Job>
Exactly the lines from the one that holds "grand axe (par" to the end of the data below: retype these and nothing else.
*** Listed entries
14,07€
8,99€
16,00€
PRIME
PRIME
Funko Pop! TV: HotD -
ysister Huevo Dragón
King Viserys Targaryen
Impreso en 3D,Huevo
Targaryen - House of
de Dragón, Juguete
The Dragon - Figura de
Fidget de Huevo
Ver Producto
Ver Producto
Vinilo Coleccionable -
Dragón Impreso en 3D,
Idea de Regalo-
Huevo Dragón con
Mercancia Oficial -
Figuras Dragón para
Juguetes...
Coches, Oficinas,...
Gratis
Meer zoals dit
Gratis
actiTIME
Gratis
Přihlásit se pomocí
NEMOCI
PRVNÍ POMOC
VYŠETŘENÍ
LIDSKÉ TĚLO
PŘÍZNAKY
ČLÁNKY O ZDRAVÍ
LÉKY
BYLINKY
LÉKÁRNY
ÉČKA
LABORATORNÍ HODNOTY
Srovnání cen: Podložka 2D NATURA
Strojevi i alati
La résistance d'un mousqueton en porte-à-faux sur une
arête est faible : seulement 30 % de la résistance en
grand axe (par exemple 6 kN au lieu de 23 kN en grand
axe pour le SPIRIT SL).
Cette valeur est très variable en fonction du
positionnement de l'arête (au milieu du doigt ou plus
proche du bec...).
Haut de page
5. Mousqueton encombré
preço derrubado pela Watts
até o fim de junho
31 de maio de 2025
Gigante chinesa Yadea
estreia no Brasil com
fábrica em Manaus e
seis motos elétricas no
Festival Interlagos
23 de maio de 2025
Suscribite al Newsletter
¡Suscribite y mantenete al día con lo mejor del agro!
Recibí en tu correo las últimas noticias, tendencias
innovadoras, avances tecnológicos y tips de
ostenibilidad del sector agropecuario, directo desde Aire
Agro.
******
Answer below>
grand axe (par exemple 6 kN au lieu de 23 kN en grand
axe pour le SPIRIT SL).
Cette valeur est très variable en fonction du
positionnement de l'arête (au milieu du doigt ou plus
proche du bec...).
Haut de page
5. Mousqueton encombré
preço derrubado pela Watts
até o fim de junho
31 de maio de 2025
Gigante chinesa Yadea
estreia no Brasil com
fábrica em Manaus e
seis motos elétricas no
Festival Interlagos
23 de maio de 2025
Suscribite al Newsletter
¡Suscribite y mantenete al día con lo mejor del agro!
Recibí en tu correo las últimas noticias, tendencias
innovadoras, avances tecnológicos y tips de
ostenibilidad del sector agropecuario, directo desde Aire
Agro.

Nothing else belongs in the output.